The inflammatory biomarker CRP was associated with AF in men, but did not reach statistical significance in women. The HRs were relatively small, as described in prior investigations. For the cardiac biomarker Nt-proBNP, an interaction by sex in age-adjusted models with a higher relative risk in women became nonsignificant after adjustment for clinical covariates. Sex and BMI are among the strongest correlates of Nt-proBNP concentrations. Female sex and obesity are correlated with higher natriuretic peptides. Thus, confounding the small sample size with available information on Nt-proBNP or more complex interactions may explain the observations, which need to be elucidated in further studies.

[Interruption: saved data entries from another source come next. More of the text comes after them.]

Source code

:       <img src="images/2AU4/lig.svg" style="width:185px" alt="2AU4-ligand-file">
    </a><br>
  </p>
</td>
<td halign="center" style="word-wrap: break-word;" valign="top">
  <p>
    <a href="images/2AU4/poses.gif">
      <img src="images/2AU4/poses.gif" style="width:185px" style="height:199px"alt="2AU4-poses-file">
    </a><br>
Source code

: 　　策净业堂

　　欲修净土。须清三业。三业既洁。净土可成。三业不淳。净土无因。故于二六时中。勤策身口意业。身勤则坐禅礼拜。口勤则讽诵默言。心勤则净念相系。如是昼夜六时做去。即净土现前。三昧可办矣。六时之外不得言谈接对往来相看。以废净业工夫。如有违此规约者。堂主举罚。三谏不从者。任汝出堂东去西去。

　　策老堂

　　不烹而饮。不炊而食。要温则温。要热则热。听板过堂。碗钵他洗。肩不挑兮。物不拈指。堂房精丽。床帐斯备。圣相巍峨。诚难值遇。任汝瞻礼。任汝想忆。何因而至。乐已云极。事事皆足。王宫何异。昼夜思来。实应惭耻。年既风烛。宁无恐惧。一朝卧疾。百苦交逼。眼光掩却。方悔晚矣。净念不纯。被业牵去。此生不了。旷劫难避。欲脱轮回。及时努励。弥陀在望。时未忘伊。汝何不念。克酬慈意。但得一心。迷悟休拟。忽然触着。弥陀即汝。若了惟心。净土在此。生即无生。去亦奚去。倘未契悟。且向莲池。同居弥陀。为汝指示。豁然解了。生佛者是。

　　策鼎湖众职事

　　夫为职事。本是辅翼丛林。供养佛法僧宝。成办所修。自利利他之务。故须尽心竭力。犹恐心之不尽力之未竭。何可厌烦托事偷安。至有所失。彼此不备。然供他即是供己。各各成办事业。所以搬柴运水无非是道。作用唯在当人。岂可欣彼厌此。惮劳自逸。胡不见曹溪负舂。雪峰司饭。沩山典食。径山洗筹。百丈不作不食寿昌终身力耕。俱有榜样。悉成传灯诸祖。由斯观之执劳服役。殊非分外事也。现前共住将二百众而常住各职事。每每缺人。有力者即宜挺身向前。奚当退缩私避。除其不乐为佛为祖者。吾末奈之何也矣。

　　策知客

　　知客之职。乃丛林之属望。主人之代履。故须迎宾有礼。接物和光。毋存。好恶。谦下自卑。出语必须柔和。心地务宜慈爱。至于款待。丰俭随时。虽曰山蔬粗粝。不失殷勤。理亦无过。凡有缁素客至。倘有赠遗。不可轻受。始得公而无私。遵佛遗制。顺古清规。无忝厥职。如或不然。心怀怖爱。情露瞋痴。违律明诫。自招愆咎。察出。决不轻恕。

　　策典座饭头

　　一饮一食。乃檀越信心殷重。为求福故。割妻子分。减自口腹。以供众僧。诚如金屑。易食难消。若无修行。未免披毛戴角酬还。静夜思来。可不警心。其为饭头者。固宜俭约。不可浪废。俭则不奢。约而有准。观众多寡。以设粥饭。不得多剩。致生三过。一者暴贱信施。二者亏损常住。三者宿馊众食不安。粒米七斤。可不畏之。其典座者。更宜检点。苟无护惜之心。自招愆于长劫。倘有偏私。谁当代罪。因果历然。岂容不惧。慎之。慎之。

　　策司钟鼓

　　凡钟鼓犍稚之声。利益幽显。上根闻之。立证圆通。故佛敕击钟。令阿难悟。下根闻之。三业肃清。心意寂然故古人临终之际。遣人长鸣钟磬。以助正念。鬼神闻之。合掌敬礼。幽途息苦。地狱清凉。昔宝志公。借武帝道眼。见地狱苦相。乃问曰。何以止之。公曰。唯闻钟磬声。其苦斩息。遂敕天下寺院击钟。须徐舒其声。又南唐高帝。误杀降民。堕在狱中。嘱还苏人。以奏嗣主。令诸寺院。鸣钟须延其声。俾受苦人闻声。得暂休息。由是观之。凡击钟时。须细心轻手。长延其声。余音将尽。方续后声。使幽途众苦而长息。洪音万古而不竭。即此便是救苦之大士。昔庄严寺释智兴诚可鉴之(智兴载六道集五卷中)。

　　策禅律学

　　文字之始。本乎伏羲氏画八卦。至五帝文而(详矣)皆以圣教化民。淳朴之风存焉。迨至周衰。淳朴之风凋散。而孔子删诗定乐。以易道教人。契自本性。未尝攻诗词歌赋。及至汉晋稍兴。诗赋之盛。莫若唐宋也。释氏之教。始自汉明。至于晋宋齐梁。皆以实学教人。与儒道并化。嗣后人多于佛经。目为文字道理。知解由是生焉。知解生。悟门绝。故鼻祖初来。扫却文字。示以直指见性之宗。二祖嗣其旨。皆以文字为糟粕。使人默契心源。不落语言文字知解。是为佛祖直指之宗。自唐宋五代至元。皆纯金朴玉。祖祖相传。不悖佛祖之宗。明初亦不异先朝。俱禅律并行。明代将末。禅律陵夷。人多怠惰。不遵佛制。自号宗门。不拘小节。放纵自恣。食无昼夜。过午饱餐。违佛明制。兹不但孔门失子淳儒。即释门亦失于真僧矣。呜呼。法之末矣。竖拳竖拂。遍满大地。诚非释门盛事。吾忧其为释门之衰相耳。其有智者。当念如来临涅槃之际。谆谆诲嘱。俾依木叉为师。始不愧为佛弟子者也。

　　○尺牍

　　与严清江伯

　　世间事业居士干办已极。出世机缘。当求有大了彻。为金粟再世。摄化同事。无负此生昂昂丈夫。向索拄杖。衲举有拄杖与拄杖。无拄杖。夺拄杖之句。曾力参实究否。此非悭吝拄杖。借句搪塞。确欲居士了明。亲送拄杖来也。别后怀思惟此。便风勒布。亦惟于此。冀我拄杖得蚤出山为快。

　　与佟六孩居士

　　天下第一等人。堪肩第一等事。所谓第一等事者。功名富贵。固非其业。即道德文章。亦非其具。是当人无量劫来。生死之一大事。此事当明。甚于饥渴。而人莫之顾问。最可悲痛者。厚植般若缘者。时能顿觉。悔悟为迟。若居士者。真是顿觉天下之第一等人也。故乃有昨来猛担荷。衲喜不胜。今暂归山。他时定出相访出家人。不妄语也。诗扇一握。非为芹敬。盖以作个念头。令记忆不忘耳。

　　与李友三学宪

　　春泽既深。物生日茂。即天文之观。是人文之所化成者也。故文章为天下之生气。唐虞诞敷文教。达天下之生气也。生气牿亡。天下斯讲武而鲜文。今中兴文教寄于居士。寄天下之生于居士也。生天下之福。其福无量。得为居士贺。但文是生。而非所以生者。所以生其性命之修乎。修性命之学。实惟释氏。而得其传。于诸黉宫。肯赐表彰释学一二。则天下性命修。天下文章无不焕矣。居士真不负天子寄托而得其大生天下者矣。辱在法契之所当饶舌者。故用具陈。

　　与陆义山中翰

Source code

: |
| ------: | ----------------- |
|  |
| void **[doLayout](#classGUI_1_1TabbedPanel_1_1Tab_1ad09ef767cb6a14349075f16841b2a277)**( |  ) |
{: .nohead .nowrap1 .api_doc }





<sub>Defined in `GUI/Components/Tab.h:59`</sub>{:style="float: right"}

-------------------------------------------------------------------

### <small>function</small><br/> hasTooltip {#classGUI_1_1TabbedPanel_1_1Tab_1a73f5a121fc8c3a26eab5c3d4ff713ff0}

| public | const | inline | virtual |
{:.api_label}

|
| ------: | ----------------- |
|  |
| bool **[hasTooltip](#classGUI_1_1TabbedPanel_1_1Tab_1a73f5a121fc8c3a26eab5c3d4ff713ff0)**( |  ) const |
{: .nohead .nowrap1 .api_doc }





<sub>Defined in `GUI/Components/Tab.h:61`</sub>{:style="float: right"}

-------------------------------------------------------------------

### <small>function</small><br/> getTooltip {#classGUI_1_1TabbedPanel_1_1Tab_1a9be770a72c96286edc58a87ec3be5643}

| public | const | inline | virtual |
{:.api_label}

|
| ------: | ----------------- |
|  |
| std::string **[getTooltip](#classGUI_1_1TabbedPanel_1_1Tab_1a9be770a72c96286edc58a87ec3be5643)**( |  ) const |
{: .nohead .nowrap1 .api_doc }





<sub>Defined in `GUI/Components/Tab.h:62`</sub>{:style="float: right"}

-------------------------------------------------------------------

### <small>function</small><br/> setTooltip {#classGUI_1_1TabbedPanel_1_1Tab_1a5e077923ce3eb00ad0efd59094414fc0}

Sex differences for risk factor associations have consistently been reported for diabetes mellitus and smoking in relation to coronary heart disease and stroke, with a higher relative risk of developing disease in women. In contrast to coronary heart disease and stroke, diabetes mellitus was not associated with incident AF in our cohorts, and no interaction by sex was observed. Smoking usually carries a higher risk for cardiovascular disease in women. We could not extend this knowledge towards AF, where the association appeared to be similar in both sexes. Differences in sex for prior cardiovascular disease prevalence are well-established major risk factors for incident AF. Our study indicates that previous myocardial infarction and stroke are associated with a similar risk of developing AF in women and men and are therefore comparable risk indicators in both sexes.

In conclusion, our data provide evidence that differences in AF incidence observed by sex may be explained by the sex-specific distribution of risk factors and by differential associations of classical risk factors. A substantial proportion of the AF burden can be explained by classical cardiovascular disease risk factors in both sexes.

Although blood pressure, smoking, alcohol consumption, Nt-proBNP, and prevalent cardiovascular disease are largely similar predictors of incident AF in both sexes, total cholesterol concentrations may show sex differences. A higher BMI and obesity are stronger risk factors for the development of AF in men and require better awareness and targeted intervention.

Understanding sex differences in AF risk and risk factors is essential for developing long-term preventive measures to reduce mortality, public health burden, and healthcare costs related to AF in both women and men.